#### Work task
Print each entry again exactly as written, and keep the pictures out.

=-=-=

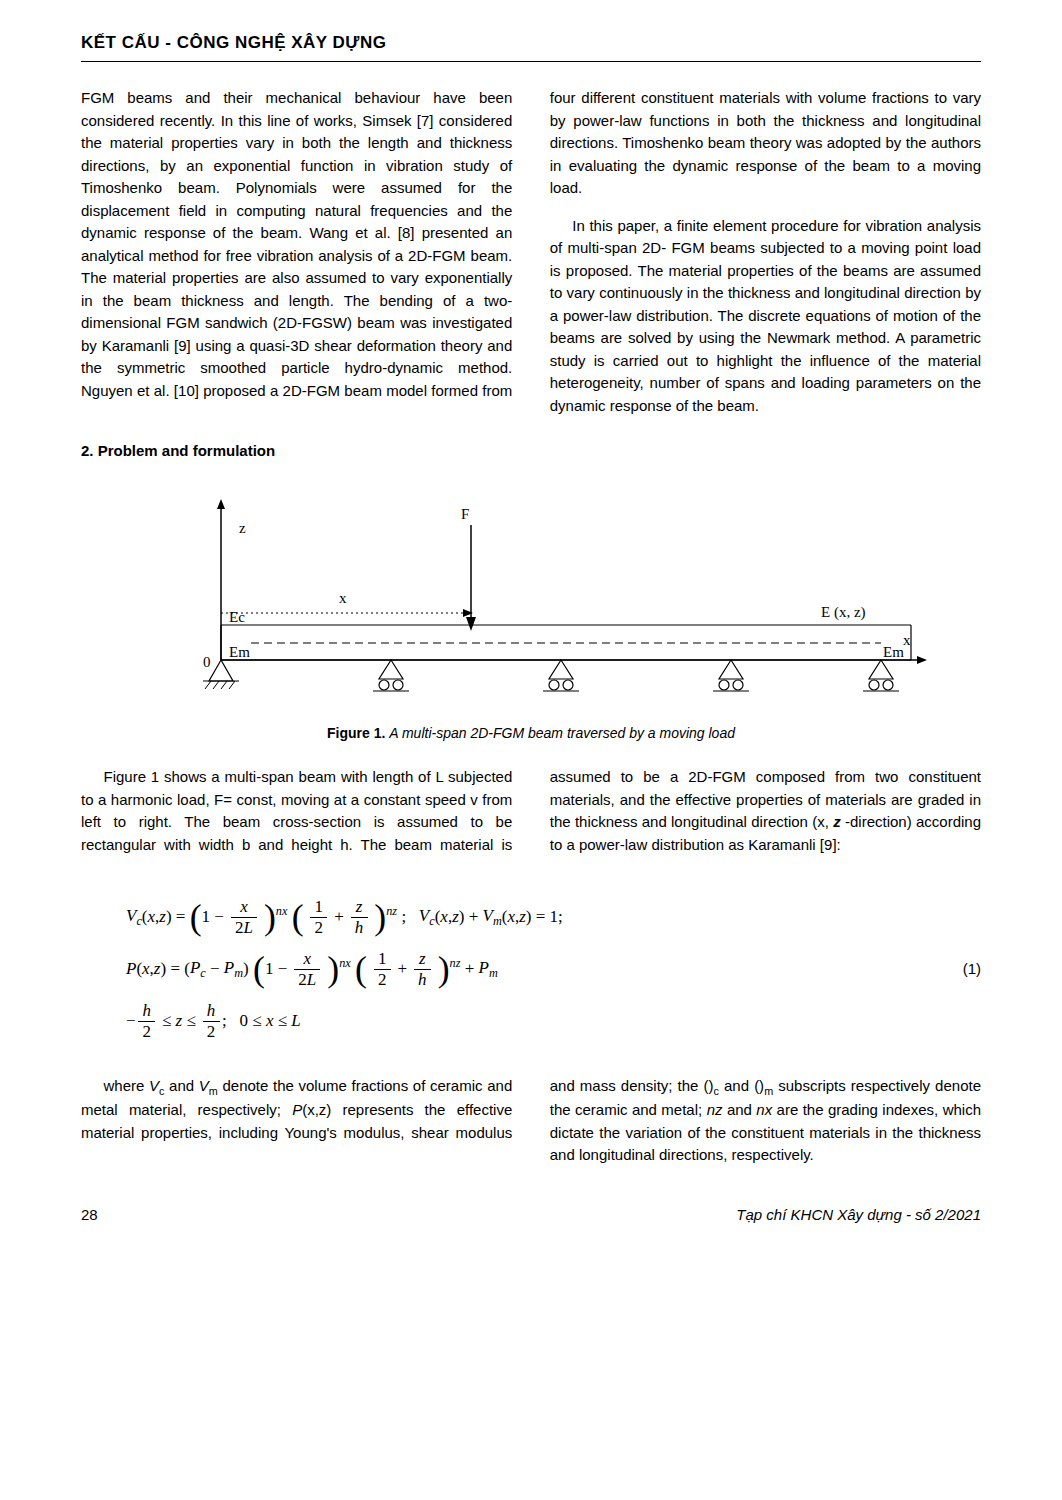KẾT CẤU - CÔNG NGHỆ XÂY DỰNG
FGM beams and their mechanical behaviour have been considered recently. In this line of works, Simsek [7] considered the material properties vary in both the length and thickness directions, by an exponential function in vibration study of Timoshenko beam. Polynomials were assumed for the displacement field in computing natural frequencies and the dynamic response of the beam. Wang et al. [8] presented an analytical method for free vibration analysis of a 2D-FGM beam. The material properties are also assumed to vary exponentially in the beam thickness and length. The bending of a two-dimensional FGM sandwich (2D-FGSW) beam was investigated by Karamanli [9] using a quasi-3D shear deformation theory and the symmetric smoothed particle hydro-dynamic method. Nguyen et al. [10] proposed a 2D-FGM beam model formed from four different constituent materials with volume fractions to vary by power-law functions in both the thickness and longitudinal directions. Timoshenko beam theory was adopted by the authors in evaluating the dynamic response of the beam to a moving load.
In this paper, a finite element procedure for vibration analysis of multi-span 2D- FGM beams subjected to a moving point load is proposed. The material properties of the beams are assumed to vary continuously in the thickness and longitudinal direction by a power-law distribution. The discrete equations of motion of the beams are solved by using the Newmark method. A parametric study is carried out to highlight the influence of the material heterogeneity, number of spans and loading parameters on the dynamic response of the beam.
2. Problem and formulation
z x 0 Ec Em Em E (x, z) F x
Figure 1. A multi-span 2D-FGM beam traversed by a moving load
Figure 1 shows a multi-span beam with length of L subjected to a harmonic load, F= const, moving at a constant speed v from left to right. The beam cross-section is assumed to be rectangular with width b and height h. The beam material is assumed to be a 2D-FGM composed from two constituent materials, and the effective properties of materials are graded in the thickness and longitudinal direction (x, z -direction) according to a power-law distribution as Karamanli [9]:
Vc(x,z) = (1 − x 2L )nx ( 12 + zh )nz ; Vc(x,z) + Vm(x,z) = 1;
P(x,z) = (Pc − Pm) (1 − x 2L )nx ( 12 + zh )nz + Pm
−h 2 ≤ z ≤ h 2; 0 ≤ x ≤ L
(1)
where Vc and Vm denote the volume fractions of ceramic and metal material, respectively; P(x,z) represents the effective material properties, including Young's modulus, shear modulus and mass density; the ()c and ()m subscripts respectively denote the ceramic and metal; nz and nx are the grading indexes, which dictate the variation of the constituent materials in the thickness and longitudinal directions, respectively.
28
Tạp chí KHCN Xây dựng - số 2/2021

=-=-=

#### Response area
KẾT CẤU - CÔNG NGHỆ XÂY DỰNG
FGM beams and their mechanical behaviour have been considered recently. In this line of works, Simsek [7] considered the material properties vary in both the length and thickness directions, by an exponential function in vibration study of Timoshenko beam. Polynomials were assumed for the displacement field in computing natural frequencies and the dynamic response of the beam. Wang et al. [8] presented an analytical method for free vibration analysis of a 2D-FGM beam. The material properties are also assumed to vary exponentially in the beam thickness and length. The bending of a two-dimensional FGM sandwich (2D-FGSW) beam was investigated by Karamanli [9] using a quasi-3D shear deformation theory and the symmetric smoothed particle hydro-dynamic method. Nguyen et al. [10] proposed a 2D-FGM beam model formed from four different constituent materials with volume fractions to vary by power-law functions in both the thickness and longitudinal directions. Timoshenko beam theory was adopted by the authors in evaluating the dynamic response of the beam to a moving load.
In this paper, a finite element procedure for vibration analysis of multi-span 2D- FGM beams subjected to a moving point load is proposed. The material properties of the beams are assumed to vary continuously in the thickness and longitudinal direction by a power-law distribution. The discrete equations of motion of the beams are solved by using the Newmark method. A parametric study is carried out to highlight the influence of the material heterogeneity, number of spans and loading parameters on the dynamic response of the beam.
2. Problem and formulation
z x 0 Ec Em Em E (x, z) F x
Figure 1. A multi-span 2D-FGM beam traversed by a moving load
Figure 1 shows a multi-span beam with length of L subjected to a harmonic load, F= const, moving at a constant speed v from left to right. The beam cross-section is assumed to be rectangular with width b and height h. The beam material is assumed to be a 2D-FGM composed from two constituent materials, and the effective properties of materials are graded in the thickness and longitudinal direction (x, z -direction) according to a power-law distribution as Karamanli [9]:
Vc(x,z) = (1 − x 2L )nx ( 12 + zh )nz ; Vc(x,z) + Vm(x,z) = 1;
P(x,z) = (Pc − Pm) (1 − x 2L )nx ( 12 + zh )nz + Pm
−h 2 ≤ z ≤ h 2; 0 ≤ x ≤ L
(1)
where Vc and Vm denote the volume fractions of ceramic and metal material, respectively; P(x,z) represents the effective material properties, including Young's modulus, shear modulus and mass density; the ()c and ()m subscripts respectively denote the ceramic and metal; nz and nx are the grading indexes, which dictate the variation of the constituent materials in the thickness and longitudinal directions, respectively.
28
Tạp chí KHCN Xây dựng - số 2/2021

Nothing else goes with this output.